PROBLEM DESCRIPTION: Your task is to extract every entry that follows word for word while excluding the pictures.

======== DATA RECORDS

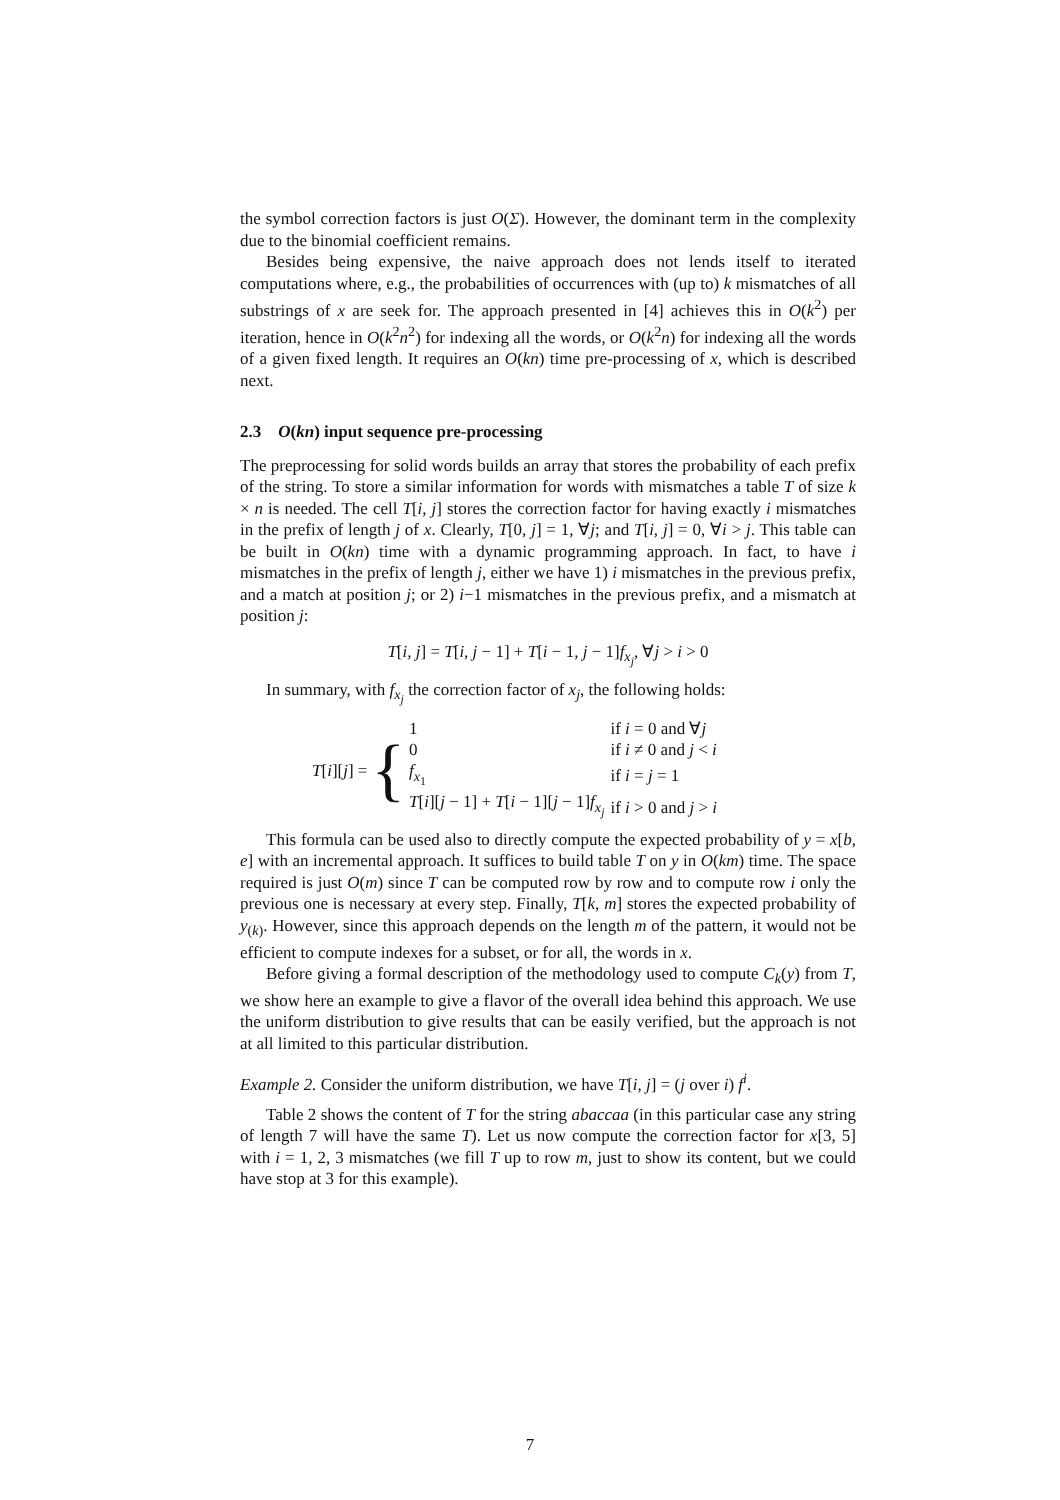the symbol correction factors is just O(Σ). However, the dominant term in the complexity due to the binomial coefficient remains.
Besides being expensive, the naive approach does not lends itself to iterated computations where, e.g., the probabilities of occurrences with (up to) k mismatches of all substrings of x are seek for. The approach presented in [4] achieves this in O(k<sup>2</sup>) per iteration, hence in O(k<sup>2</sup>n<sup>2</sup>) for indexing all the words, or O(k<sup>2</sup>n) for indexing all the words of a given fixed length. It requires an O(kn) time pre-processing of x, which is described next.
2.3 O(kn) input sequence pre-processing
The preprocessing for solid words builds an array that stores the probability of each prefix of the string. To store a similar information for words with mismatches a table T of size k × n is needed. The cell T[i, j] stores the correction factor for having exactly i mismatches in the prefix of length j of x. Clearly, T[0, j] = 1, ∀j; and T[i, j] = 0, ∀i > j. This table can be built in O(kn) time with a dynamic programming approach. In fact, to have i mismatches in the prefix of length j, either we have 1) i mismatches in the previous prefix, and a match at position j; or 2) i−1 mismatches in the previous prefix, and a mismatch at position j:
T[i, j] = T[i, j − 1] + T[i − 1, j − 1]f<sub>x<sub>j</sub></sub>, ∀j > i > 0
In summary, with f<sub>x<sub>j</sub></sub> the correction factor of x<sub>j</sub>, the following holds:
T[i][j] = {
| 1 | if i = 0 and ∀ j |
| 0 | if i ≠ 0 and j < i |
| f<sub>x<sub>1</sub></sub> | if i = j = 1 |
| T [ i ][ j − 1] + T [ i − 1][ j − 1] f<sub>x<sub>j</sub></sub> | if i > 0 and j > i |
This formula can be used also to directly compute the expected probability of y = x[b, e] with an incremental approach. It suffices to build table T on y in O(km) time. The space required is just O(m) since T can be computed row by row and to compute row i only the previous one is necessary at every step. Finally, T[k, m] stores the expected probability of y<sub>(k)</sub>. However, since this approach depends on the length m of the pattern, it would not be efficient to compute indexes for a subset, or for all, the words in x.
Before giving a formal description of the methodology used to compute C<sub>k</sub>(y) from T, we show here an example to give a flavor of the overall idea behind this approach. We use the uniform distribution to give results that can be easily verified, but the approach is not at all limited to this particular distribution.
Example 2. Consider the uniform distribution, we have T[i, j] = (j over i) f<sup>i</sup>.
Table 2 shows the content of T for the string abaccaa (in this particular case any string of length 7 will have the same T). Let us now compute the correction factor for x[3, 5] with i = 1, 2, 3 mismatches (we fill T up to row m, just to show its content, but we could have stop at 3 for this example).
7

================

FINISHED EXERCISE:
the symbol correction factors is just O(Σ). However, the dominant term in the complexity due to the binomial coefficient remains.
Besides being expensive, the naive approach does not lends itself to iterated computations where, e.g., the probabilities of occurrences with (up to) k mismatches of all substrings of x are seek for. The approach presented in [4] achieves this in O(k<sup>2</sup>) per iteration, hence in O(k<sup>2</sup>n<sup>2</sup>) for indexing all the words, or O(k<sup>2</sup>n) for indexing all the words of a given fixed length. It requires an O(kn) time pre-processing of x, which is described next.
2.3 O(kn) input sequence pre-processing
The preprocessing for solid words builds an array that stores the probability of each prefix of the string. To store a similar information for words with mismatches a table T of size k × n is needed. The cell T[i, j] stores the correction factor for having exactly i mismatches in the prefix of length j of x. Clearly, T[0, j] = 1, ∀j; and T[i, j] = 0, ∀i > j. This table can be built in O(kn) time with a dynamic programming approach. In fact, to have i mismatches in the prefix of length j, either we have 1) i mismatches in the previous prefix, and a match at position j; or 2) i−1 mismatches in the previous prefix, and a mismatch at position j:
T[i, j] = T[i, j − 1] + T[i − 1, j − 1]f<sub>x<sub>j</sub></sub>, ∀j > i > 0
In summary, with f<sub>x<sub>j</sub></sub> the correction factor of x<sub>j</sub>, the following holds:
T[i][j] = {
| 1 | if i = 0 and ∀ j |
| 0 | if i ≠ 0 and j < i |
| f<sub>x<sub>1</sub></sub> | if i = j = 1 |
| T [ i ][ j − 1] + T [ i − 1][ j − 1] f<sub>x<sub>j</sub></sub> | if i > 0 and j > i |
This formula can be used also to directly compute the expected probability of y = x[b, e] with an incremental approach. It suffices to build table T on y in O(km) time. The space required is just O(m) since T can be computed row by row and to compute row i only the previous one is necessary at every step. Finally, T[k, m] stores the expected probability of y<sub>(k)</sub>. However, since this approach depends on the length m of the pattern, it would not be efficient to compute indexes for a subset, or for all, the words in x.
Before giving a formal description of the methodology used to compute C<sub>k</sub>(y) from T, we show here an example to give a flavor of the overall idea behind this approach. We use the uniform distribution to give results that can be easily verified, but the approach is not at all limited to this particular distribution.
Example 2. Consider the uniform distribution, we have T[i, j] = (j over i) f<sup>i</sup>.
Table 2 shows the content of T for the string abaccaa (in this particular case any string of length 7 will have the same T). Let us now compute the correction factor for x[3, 5] with i = 1, 2, 3 mismatches (we fill T up to row m, just to show its content, but we could have stop at 3 for this example).
7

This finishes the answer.